Evaluating solids dispersion in fluidized beds of fine particles by gas backmixing experiments

In this study, solids dispersion coefficients in fluidized beds of fine Group A particles were derived by modeling the data obtained in steady-state gas tracer experiments with a two-phase gas mixing model proposed by May [May, W.G., 1959, Fluidized-bed reactor studies. Chem Eng Prog 55 (12): 49–56]. Both baffle-free and baffled fluidized beds of FCC particles were tested in a two-dimensional cold model column with broad operating conditions covering both bubbling and turbulent flow regimes. Modeled results showed the axial solids dispersion coefficient of baffle-free fluidized bed ranges from 0.01 to 0.13 m2/s, increasing monotonously with increasing superficial gas velocity in both bubbling and turbulent flow regimes, agreeing well with previous solids-tracer studies with similar particles and operating conditions. The modeled results in baffled fluidized beds showed that the axial solids dispersion coefficient is significantly reduced when multilayer louver baffles are inserted in the bed, demonstrating louver baffle's strong suppression on solids backmixing.

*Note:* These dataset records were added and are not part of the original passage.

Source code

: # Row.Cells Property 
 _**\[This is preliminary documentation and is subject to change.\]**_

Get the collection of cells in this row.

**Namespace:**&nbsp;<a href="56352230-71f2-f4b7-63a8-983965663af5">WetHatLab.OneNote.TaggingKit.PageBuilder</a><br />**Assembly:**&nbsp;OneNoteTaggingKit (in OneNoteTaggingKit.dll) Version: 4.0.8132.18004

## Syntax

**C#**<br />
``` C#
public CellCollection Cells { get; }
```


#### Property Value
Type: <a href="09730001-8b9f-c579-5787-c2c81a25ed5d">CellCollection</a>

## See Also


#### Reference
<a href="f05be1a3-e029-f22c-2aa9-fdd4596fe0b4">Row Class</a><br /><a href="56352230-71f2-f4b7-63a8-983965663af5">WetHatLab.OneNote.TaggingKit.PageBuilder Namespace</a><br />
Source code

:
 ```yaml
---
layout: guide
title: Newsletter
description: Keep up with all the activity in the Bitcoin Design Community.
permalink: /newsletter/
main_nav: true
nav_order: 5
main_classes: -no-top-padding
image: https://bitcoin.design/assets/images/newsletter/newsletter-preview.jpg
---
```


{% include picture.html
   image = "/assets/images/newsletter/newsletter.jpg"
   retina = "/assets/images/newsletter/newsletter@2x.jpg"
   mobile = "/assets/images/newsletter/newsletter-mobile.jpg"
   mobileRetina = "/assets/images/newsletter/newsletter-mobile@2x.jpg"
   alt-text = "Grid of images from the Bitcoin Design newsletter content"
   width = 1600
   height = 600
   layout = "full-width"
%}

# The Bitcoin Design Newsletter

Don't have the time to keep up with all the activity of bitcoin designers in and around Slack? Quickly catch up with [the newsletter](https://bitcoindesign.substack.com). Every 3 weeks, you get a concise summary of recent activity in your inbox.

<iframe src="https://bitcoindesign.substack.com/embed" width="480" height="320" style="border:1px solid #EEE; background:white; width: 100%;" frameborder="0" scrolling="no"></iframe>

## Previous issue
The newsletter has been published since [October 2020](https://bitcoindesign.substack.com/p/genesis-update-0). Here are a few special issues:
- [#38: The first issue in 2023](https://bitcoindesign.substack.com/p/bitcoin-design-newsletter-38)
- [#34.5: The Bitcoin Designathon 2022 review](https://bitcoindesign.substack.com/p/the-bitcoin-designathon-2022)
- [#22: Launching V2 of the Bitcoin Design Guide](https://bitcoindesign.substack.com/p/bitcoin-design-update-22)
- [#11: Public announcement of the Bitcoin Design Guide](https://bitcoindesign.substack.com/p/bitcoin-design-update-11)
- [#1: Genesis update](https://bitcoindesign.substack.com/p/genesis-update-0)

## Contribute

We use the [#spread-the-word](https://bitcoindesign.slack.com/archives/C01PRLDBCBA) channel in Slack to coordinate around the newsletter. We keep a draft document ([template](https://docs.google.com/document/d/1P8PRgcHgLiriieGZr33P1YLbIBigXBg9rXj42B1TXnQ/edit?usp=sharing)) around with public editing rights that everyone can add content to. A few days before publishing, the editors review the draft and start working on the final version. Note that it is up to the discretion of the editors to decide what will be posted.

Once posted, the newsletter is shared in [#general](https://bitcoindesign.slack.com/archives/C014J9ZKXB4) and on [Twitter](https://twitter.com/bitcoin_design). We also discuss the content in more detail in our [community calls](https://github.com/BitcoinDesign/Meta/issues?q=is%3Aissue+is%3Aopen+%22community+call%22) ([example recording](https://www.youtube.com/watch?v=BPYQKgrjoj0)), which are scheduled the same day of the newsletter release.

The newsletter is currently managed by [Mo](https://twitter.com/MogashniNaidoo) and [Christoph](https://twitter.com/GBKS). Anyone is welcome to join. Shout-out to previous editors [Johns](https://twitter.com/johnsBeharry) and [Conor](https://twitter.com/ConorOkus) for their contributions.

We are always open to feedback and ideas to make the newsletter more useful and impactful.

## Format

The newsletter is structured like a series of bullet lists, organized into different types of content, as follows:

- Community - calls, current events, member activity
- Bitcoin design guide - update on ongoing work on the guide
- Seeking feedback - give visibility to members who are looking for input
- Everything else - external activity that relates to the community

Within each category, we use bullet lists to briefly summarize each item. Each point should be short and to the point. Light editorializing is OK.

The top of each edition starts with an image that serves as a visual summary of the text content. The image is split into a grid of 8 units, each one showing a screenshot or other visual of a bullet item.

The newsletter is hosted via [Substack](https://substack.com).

The suppression on solids backmixing by louver baffles augments with increasing superficial gas velocity. However, for the multilayer mesh-grid baffles, effective suppression of solids backmixing only functions at u0 ≥ 0.6 m/s. As superficial gas velocity increases, the axial solids dispersion coefficients change in a similar trend as the axial gas dispersion coefficients in both baffle-free and baffled fluidized beds. The effects of different baffles on solids mixing are also similar to those on gas mixing. This demonstrates the close relationship between gas mixing and solids mixing in fluidized bed of fine particles.